» Source data
※ ※ ※

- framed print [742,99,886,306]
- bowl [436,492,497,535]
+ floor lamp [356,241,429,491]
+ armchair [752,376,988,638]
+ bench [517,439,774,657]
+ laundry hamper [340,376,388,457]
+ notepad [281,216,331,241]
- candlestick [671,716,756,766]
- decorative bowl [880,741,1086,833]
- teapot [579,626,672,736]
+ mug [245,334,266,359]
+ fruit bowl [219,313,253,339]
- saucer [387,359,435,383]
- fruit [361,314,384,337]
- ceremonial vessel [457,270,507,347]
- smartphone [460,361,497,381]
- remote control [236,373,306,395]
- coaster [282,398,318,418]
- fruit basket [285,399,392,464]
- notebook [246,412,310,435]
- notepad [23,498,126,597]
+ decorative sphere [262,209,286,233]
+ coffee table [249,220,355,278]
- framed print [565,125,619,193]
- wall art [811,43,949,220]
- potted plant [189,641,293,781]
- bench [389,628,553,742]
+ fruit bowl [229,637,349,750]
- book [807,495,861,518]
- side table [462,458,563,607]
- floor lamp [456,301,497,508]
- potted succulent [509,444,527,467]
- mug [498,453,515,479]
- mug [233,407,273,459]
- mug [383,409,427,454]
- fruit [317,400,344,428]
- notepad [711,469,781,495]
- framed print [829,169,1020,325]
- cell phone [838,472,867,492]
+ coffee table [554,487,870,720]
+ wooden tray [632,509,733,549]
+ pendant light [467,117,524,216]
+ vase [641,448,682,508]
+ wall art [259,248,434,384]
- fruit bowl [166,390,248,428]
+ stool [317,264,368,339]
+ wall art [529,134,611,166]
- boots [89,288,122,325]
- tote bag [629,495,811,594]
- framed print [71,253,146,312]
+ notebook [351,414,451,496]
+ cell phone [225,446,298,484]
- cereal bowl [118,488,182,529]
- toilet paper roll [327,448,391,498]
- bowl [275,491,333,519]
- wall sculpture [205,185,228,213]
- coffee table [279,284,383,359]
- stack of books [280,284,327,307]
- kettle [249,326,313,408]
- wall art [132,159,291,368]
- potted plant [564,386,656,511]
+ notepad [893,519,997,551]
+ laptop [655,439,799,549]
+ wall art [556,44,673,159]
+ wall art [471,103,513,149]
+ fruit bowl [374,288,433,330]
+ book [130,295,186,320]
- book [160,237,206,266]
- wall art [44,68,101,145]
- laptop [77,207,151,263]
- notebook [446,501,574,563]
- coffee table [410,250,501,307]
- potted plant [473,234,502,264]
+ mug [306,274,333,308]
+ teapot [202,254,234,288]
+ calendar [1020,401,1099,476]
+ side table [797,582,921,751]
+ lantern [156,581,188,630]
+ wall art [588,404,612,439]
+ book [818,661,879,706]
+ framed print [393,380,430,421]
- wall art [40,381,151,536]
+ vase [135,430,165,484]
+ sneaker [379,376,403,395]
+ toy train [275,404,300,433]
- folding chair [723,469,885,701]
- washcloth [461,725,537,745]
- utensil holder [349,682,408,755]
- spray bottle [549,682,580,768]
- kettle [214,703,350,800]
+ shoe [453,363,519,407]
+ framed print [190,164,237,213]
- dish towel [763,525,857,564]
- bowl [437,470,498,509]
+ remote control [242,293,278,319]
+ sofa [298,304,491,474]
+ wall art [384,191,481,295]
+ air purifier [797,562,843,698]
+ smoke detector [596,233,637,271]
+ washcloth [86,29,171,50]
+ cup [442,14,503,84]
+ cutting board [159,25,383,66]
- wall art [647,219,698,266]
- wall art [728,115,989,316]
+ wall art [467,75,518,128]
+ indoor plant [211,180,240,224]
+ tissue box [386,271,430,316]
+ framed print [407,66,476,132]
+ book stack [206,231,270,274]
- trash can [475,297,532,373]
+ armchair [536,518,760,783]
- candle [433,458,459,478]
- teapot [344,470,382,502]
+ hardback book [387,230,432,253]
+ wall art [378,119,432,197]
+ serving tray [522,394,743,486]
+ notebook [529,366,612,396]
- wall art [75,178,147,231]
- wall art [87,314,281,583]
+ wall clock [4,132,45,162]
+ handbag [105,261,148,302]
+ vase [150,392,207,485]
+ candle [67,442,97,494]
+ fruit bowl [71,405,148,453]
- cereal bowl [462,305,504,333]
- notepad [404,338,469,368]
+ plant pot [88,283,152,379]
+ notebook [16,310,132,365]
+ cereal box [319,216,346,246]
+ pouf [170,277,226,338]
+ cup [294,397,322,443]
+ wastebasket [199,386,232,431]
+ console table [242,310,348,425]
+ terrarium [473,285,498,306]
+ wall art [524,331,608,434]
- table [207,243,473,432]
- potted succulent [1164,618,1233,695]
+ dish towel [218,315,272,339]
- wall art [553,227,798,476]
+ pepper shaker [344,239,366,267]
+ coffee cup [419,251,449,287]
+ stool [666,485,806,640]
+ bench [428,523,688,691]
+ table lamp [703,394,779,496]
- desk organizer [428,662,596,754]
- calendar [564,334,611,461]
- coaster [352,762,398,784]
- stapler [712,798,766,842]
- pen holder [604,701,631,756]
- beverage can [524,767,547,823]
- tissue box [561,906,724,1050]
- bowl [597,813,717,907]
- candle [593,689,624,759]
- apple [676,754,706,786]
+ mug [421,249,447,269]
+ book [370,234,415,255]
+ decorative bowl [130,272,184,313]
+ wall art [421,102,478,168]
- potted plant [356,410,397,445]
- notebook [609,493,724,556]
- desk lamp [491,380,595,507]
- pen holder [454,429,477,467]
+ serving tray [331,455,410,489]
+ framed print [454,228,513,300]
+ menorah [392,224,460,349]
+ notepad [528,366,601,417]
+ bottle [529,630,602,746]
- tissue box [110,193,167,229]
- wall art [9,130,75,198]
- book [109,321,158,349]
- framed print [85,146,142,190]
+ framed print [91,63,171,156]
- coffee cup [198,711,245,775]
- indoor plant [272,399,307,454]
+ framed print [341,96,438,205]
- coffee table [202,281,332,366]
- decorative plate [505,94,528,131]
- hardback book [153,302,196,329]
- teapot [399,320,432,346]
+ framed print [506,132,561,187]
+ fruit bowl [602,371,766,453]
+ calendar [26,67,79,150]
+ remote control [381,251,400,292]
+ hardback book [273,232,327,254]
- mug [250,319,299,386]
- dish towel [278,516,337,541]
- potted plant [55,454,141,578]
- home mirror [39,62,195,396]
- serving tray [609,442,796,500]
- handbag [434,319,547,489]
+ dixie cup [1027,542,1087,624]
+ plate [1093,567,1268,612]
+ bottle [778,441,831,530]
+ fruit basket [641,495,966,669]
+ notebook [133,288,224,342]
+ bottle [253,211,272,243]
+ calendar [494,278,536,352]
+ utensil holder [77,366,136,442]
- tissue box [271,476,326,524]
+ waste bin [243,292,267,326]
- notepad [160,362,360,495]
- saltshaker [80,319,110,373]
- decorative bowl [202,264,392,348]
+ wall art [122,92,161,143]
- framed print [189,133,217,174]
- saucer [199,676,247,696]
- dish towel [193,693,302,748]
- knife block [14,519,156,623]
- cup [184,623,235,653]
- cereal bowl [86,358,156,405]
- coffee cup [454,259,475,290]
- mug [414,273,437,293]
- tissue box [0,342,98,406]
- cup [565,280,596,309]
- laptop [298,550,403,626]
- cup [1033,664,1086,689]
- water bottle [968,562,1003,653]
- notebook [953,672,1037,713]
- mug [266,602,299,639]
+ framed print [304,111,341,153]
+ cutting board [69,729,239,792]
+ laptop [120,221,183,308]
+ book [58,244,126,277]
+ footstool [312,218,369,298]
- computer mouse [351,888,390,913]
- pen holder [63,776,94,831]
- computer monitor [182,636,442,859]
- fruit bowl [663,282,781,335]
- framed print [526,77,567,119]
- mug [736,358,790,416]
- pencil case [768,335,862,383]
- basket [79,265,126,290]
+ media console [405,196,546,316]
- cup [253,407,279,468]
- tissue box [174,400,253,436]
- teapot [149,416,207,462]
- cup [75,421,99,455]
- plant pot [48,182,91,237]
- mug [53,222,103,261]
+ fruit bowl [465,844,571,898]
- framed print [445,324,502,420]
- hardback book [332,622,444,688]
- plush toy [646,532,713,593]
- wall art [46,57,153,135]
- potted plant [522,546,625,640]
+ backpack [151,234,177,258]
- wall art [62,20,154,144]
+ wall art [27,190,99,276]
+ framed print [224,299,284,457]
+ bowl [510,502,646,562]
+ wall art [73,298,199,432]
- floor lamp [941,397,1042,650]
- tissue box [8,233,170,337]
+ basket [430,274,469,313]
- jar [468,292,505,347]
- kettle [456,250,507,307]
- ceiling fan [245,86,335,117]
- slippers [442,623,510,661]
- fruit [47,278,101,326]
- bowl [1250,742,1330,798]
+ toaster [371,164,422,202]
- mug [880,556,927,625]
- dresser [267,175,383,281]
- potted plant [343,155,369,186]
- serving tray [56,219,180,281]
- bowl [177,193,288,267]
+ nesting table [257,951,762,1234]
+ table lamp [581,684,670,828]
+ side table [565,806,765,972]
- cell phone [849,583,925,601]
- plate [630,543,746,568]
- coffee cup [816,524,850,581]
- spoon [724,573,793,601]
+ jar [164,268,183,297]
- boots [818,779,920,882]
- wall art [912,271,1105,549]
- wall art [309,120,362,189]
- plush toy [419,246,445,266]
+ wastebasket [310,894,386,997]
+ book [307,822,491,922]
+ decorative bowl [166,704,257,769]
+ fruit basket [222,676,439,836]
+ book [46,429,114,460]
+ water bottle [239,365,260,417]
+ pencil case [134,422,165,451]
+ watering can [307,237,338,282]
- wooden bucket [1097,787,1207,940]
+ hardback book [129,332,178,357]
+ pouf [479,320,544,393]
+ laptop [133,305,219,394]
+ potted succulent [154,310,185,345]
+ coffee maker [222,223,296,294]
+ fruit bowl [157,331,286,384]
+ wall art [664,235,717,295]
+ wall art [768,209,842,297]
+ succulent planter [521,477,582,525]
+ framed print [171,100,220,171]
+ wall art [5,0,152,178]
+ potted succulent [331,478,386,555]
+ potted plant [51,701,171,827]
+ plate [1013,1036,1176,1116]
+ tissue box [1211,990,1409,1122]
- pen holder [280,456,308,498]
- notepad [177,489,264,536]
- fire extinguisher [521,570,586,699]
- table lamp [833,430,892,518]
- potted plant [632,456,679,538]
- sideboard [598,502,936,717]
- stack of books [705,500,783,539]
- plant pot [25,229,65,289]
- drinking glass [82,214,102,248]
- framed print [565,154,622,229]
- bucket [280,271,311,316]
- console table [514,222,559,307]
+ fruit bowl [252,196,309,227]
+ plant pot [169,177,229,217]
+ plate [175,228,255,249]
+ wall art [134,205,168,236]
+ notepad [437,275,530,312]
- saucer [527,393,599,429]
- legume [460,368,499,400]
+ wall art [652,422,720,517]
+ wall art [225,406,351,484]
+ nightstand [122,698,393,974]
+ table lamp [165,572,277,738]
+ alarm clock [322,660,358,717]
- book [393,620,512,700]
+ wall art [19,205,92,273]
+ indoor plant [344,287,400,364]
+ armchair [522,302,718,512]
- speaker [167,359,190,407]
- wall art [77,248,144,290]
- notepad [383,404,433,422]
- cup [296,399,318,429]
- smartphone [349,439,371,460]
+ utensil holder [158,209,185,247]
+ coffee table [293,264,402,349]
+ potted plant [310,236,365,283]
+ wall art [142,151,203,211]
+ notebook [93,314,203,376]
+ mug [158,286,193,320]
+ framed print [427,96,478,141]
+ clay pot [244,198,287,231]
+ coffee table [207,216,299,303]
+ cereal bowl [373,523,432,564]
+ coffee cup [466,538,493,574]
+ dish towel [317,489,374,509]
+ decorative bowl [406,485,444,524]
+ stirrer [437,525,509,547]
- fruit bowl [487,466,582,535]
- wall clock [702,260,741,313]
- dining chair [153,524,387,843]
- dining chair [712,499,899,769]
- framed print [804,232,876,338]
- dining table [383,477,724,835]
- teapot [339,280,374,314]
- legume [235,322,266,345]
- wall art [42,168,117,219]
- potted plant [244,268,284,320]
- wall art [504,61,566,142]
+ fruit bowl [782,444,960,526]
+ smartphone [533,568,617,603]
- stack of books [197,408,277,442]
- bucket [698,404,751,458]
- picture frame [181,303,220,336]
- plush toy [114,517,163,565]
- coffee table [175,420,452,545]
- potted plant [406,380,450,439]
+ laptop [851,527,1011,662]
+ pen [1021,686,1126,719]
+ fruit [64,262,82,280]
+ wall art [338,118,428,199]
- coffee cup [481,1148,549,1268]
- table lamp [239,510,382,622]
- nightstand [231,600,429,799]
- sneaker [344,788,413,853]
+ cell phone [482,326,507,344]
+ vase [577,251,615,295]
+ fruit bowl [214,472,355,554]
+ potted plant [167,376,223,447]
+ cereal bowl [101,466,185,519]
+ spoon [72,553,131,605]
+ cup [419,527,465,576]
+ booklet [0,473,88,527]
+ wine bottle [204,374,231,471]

※ ※ ※

» Problem details
Print again the lines of the entries above that fall between the line holding "nesting table [257,951,762,1234]" and the line holding "- potted plant [632,456,679,538]", inclusive, exactly as they stand.

» Output of the task
+ nesting table [257,951,762,1234]
+ table lamp [581,684,670,828]
+ side table [565,806,765,972]
- cell phone [849,583,925,601]
- plate [630,543,746,568]
- coffee cup [816,524,850,581]
- spoon [724,573,793,601]
+ jar [164,268,183,297]
- boots [818,779,920,882]
- wall art [912,271,1105,549]
- wall art [309,120,362,189]
- plush toy [419,246,445,266]
+ wastebasket [310,894,386,997]
+ book [307,822,491,922]
+ decorative bowl [166,704,257,769]
+ fruit basket [222,676,439,836]
+ book [46,429,114,460]
+ water bottle [239,365,260,417]
+ pencil case [134,422,165,451]
+ watering can [307,237,338,282]
- wooden bucket [1097,787,1207,940]
+ hardback book [129,332,178,357]
+ pouf [479,320,544,393]
+ laptop [133,305,219,394]
+ potted succulent [154,310,185,345]
+ coffee maker [222,223,296,294]
+ fruit bowl [157,331,286,384]
+ wall art [664,235,717,295]
+ wall art [768,209,842,297]
+ succulent planter [521,477,582,525]
+ framed print [171,100,220,171]
+ wall art [5,0,152,178]
+ potted succulent [331,478,386,555]
+ potted plant [51,701,171,827]
+ plate [1013,1036,1176,1116]
+ tissue box [1211,990,1409,1122]
- pen holder [280,456,308,498]
- notepad [177,489,264,536]
- fire extinguisher [521,570,586,699]
- table lamp [833,430,892,518]
- potted plant [632,456,679,538]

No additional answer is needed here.